Chance for GBP/THB Exchange Rate Rise on Faster UK GDP Growth
Pound Sterling (GBP) has risen by 0.5% against the Thai Baht (THB) today, hitting a two-week interbank exchange rate high of THB42.8580.
This appreciation comes from signs that there could be a resolution to Brexit talks in the next two weeks, which have boosted optimism among GBP traders.
In the coming week, the Pound could make additional gains against the Baht when UK GDP data is released on 10th October.
The reading for August is tipped to rise from 0.3% to 0.4%, although some economists are taking an opposite view and anticipating a slowdown to 0.2%.
If the GDP reading grows instead of falling then the Pound could rise further against the Baht on GBP trader optimism.
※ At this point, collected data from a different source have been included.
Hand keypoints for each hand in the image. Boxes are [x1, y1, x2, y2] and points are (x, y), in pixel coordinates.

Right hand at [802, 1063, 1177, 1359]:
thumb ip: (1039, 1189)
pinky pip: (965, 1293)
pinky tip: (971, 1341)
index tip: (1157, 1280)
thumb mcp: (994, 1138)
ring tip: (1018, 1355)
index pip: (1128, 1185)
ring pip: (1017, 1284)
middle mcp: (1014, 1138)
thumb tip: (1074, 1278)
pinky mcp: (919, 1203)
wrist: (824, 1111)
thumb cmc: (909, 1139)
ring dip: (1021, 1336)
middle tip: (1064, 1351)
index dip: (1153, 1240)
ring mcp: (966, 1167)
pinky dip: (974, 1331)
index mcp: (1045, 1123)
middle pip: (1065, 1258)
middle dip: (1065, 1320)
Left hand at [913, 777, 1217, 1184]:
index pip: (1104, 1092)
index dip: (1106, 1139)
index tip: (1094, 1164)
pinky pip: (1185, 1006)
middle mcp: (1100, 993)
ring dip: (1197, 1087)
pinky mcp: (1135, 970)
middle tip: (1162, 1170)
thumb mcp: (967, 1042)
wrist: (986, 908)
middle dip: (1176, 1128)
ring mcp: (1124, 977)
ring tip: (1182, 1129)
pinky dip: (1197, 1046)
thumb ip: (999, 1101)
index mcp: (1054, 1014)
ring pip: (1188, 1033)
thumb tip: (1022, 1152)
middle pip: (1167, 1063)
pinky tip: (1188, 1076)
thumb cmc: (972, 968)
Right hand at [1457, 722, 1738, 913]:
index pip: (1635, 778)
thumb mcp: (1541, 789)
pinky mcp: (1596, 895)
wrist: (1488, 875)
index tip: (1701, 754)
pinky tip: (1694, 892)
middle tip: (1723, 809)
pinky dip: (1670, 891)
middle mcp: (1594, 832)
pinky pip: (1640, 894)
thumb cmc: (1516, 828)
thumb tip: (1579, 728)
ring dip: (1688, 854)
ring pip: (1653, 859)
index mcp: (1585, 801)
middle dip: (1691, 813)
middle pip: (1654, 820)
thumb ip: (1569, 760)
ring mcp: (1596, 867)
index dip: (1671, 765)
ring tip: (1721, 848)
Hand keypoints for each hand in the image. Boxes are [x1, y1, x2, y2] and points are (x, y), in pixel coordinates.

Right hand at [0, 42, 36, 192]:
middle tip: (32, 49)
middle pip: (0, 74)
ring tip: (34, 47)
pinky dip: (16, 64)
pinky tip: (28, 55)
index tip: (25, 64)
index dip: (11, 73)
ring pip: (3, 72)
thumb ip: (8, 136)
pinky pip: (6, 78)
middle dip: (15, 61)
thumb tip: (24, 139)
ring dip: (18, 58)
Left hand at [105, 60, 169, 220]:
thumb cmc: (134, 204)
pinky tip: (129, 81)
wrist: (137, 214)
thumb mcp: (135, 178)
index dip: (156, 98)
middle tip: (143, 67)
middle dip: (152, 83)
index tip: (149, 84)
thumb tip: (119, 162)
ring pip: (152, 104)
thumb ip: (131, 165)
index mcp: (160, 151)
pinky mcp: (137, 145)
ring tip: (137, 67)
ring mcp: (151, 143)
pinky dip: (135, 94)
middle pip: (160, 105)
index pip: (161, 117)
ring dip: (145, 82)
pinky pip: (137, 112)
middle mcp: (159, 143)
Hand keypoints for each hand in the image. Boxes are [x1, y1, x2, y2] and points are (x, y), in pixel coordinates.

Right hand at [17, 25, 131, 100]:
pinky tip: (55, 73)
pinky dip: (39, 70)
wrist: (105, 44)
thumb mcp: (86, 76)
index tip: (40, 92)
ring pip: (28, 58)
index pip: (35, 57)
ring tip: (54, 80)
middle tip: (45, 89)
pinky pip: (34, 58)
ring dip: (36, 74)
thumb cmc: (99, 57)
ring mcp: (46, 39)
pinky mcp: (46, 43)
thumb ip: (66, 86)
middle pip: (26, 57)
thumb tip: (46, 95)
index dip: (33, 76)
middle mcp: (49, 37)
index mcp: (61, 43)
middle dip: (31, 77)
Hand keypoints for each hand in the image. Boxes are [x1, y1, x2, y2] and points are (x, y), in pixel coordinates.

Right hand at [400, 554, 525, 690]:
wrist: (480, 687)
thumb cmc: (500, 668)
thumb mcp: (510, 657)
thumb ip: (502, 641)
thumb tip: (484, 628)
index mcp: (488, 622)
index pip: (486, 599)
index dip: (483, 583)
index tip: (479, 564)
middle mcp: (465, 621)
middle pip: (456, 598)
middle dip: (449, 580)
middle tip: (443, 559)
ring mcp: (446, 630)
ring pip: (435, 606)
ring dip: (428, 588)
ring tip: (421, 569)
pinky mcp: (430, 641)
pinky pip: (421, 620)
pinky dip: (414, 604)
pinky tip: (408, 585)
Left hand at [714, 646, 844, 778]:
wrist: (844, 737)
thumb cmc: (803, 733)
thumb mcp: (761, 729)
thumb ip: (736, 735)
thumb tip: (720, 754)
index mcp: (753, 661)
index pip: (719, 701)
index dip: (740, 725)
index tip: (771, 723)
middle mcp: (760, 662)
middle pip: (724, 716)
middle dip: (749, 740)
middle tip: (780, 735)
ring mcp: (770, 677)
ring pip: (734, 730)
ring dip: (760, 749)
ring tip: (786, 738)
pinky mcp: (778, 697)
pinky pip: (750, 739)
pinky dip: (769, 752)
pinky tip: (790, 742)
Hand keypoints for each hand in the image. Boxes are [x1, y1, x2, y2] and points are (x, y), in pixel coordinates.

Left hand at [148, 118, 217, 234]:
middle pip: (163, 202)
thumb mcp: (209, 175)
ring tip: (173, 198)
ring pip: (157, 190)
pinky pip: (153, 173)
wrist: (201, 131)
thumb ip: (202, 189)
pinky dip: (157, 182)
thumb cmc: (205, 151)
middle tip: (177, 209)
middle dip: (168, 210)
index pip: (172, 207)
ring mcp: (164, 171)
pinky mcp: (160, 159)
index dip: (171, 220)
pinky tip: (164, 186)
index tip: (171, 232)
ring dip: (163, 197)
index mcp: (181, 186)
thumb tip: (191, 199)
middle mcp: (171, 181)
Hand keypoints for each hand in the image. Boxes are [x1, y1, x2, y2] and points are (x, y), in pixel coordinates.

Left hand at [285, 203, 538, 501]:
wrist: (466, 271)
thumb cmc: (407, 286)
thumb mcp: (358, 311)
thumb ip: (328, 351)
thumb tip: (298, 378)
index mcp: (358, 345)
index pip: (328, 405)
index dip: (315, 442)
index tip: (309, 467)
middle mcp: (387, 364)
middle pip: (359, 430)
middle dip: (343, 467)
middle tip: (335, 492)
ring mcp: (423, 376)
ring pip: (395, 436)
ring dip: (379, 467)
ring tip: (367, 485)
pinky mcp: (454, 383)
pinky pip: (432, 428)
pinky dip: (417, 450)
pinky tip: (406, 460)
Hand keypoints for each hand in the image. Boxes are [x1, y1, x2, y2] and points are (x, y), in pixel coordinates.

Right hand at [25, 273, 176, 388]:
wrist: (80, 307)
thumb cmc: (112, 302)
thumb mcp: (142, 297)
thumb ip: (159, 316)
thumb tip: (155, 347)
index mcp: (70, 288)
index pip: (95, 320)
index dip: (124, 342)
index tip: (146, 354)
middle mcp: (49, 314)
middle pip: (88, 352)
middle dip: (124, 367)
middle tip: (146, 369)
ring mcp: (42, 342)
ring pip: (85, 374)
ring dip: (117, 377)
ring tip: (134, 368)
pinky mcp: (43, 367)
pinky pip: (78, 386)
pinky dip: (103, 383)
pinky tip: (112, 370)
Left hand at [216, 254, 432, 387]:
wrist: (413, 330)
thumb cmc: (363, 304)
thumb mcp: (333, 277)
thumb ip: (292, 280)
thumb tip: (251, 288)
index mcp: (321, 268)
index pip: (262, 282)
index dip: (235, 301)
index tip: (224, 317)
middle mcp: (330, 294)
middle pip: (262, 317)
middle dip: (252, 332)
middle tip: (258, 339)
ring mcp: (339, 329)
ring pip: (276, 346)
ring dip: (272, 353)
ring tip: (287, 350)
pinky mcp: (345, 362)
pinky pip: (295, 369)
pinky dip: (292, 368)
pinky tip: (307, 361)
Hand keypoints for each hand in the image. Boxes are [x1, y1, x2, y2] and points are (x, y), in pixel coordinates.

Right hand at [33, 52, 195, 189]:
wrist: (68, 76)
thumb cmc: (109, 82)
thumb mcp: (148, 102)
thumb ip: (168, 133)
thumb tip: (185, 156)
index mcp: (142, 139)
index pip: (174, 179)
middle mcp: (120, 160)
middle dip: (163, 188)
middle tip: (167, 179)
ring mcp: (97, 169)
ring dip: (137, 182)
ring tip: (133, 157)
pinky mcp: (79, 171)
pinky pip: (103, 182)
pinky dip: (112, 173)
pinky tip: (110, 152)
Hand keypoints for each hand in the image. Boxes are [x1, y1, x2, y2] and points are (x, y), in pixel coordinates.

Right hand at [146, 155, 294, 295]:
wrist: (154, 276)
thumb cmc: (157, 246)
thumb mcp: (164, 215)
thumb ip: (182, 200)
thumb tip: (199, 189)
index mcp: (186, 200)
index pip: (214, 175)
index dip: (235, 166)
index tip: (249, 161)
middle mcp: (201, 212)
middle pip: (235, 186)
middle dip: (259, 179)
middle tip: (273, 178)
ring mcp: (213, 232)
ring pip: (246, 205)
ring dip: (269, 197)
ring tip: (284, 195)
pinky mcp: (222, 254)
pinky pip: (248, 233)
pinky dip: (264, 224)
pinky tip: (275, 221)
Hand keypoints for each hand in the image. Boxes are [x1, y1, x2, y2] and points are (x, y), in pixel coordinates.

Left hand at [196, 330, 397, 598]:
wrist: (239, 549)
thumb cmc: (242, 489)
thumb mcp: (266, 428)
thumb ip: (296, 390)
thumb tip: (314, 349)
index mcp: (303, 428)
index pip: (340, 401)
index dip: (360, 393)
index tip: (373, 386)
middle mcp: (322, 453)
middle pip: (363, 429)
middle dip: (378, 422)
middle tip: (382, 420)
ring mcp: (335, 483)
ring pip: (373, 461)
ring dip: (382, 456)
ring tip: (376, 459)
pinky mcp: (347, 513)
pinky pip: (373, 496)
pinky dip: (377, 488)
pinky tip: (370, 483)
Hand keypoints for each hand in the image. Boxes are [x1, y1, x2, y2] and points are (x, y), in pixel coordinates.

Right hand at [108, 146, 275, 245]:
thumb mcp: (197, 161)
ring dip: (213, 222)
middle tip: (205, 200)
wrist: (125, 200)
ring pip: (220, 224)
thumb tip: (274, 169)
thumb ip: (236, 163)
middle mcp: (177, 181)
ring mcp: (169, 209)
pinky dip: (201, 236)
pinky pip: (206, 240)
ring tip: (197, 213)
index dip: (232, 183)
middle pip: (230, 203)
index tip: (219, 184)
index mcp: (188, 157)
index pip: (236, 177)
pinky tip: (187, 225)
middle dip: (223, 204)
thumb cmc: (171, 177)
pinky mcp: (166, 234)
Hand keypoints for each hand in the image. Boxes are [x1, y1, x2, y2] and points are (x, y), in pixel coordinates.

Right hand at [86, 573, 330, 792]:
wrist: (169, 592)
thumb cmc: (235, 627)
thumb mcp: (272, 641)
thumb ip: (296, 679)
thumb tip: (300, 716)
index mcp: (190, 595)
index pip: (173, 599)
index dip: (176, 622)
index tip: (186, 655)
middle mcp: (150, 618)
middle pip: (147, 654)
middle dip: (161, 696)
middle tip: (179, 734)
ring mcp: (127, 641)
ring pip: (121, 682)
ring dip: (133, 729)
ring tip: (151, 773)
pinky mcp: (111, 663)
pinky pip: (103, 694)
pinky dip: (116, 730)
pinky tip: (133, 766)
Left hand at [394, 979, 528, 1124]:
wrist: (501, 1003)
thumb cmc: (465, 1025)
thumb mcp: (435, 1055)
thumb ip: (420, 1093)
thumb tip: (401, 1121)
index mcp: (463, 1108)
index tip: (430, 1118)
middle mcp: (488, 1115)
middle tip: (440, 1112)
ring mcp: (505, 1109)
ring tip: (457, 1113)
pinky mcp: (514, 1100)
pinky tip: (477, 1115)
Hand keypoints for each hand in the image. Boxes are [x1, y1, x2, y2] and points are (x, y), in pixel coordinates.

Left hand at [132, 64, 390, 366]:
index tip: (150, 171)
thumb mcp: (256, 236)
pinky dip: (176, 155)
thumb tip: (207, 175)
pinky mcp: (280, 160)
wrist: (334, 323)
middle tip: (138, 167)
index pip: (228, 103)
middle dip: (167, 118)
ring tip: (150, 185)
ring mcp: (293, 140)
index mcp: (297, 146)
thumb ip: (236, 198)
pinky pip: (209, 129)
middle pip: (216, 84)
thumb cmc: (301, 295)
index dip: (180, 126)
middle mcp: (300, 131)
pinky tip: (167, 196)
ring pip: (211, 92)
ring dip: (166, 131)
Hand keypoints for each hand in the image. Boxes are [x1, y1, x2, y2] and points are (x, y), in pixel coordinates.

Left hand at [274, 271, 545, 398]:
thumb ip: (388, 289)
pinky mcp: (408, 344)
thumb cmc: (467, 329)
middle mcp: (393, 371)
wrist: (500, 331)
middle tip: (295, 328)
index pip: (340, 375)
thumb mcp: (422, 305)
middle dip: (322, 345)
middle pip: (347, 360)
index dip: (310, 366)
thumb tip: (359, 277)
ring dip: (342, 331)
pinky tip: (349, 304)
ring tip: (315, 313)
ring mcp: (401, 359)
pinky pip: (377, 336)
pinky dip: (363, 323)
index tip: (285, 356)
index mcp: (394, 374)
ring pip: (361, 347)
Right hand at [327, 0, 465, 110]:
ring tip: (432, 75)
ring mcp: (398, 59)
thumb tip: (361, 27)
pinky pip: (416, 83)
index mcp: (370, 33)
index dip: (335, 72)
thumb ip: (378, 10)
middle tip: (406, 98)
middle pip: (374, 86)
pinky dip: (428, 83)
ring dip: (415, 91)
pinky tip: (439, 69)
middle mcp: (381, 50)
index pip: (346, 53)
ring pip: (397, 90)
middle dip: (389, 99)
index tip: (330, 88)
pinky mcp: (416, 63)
Risk of GBP/THB Exchange Rate Losses on Slower Pace of UK Wage Growth
Beyond next week’s UK GDP data, the Pound to Thai Baht exchange rate (GBP/THB) could also be affected by UK wage growth data out on 16th October.
Current expectations are for a slower pace of wage growth to be reported for the reading excluding bonuses, which might lead to GBP/THB losses.
Falling UK wage growth raises the risk of inflation overtaking the pace of earnings, which can cause wage squeeze conditions.
Among other problems, reduced real incomes can lead to a lower consumer spending and falling retail sales, which can ultimately impact GDP growth.
Thai Baht to Pound Outlook: Are THB/GBP Exchange Rate Gains ahead on Trade Balance Data?
The Thai Baht (THB) has recently fallen against Pound Sterling (GBP), with the latest Thai economic data failing to excite Baht traders.
This has included 4th October’s consumer confidence data which showed a small dip for September’s reading.
More recently, Baht demand has also been reduced by news of a falling Thai foreign currency reserves.
September’s reading has revealed a decline from 205.5bn to 204.5bn, which has pushed the Baht further down against the Pound.
Looking ahead, the next economic data that could influence the Thai Baht to Pound exchange rate (THB/GBP) will be trading stats out on 22nd October.
September’s figure is expected to show a rise from the previous deficit of -0.59bn to a surplus of 0.3bn.
Such a result could boost Baht trader confidence and push the THB/GBP exchange rate up; this is more likely if a larger-than-expected surplus is recorded.
Will Thai Industrial and Sales Stats Trigger THB/GBP Exchange Rate Rise?
Later on in the month, the Thai Baht to Pound (THB/GBP) exchange rate could also be supported by industrial output and retail sales stats out on 31st October.
A sharp rise in year-on-year industrial output in September has been forecast, in the form of a jump from 0.7% to 3.3%.
The trio of retail sales figures could also cause a THB/GBP exchange rate rise, assuming that they show a faster pace of sales growth compared to previous readings.